From late 2001, I ended most of my slide decks either with a “do list” or with a “lessons learned” – the former was for UK government presentations, the latter often either for supplier presentations or for foreign governments (I reckon we averaged 2 visits a month to our offices during the time of the Office of the e-Envoy).
The first do list I put up, at the “electronic government” conference was on 21st November 2001:
Fittingly perhaps, it started with an admonition to narrow down existing do lists – I could already see people building complex sets of inter-related actions to deliver their own visions of e-government. Experience inside and outside of government taught me that we needed some of the basics first: XML schema definitions (I’d already worked, very indirectly, on Self Assessment and PAYE whilst at the Inland Revenue who I think were ahead of the game in seizing the XML opportunity), authentication standards (T-scheme was already looking like the wrong horse to back I think), and shared infrastructure (there was no way to implemented joined up online government if everyone had their own systems).

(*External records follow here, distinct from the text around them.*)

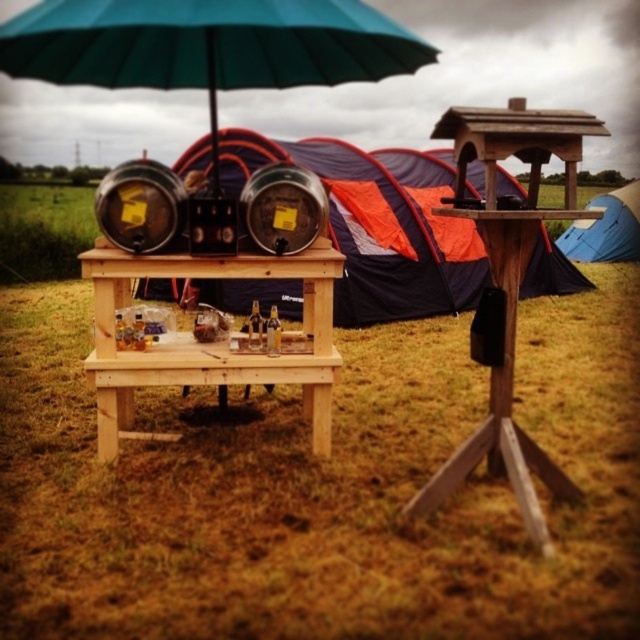
Question: Which point is closer to the camera taking this photo?

Choices:
 (A) (344, 144)
 (B) (611, 260)

Answer: (A)

Question: Among these points, which one is farthest from the camera?

Choices:
 (A) (376, 152)
 (B) (248, 374)
 (C) (90, 38)

Answer: (A)

Question: In this image, where is green fabric umbrella at upper center located relative to orange fabric tent at center?

Choices:
 (A) right
 (B) left

Answer: (B)

Question: Does green fabric umbrella at upper center appear on the right side of orange fabric tent at center?

Choices:
 (A) yes
 (B) no

Answer: (B)

Question: Can you confirm if orange fabric tent at center is wider than light brown wood picnic table at center?

Choices:
 (A) yes
 (B) no

Answer: (A)

Question: Which is farther from the green fabric umbrella at upper center?

Choices:
 (A) orange fabric tent at center
 (B) blue fabric tent at right

Answer: (B)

Perhaps the big topic was the buyer/provider point – a re-wording of JY’s wholesale/retail model. Departments needed to understand who they were retailing to and who they were wholesaling to and establish different strategies for each. I think this point is still outstanding in much of what has been done in global e-government. Too much is assumed to be essentially retail (i.e. provided at all stages of the process by government) and too little is wholesale (i.e mass market input mechanisms offered to 3rd parties who can wrap their own products and services around them).
I have dozens more of these and they make for cheap blogs, so expect a few more to surface over the coming weeks. I’m also using a new blog tool that I’ve found easier than the standard blogger.com web pages. It’s Microsoft’s own Windows Live Writer. I stumbled across it quite by accident yesterday. It’s easy to set up, provided you understand your domain name web hierarchy and passwords (I had to look them up of course) and, so far at least, works quickly and effectively.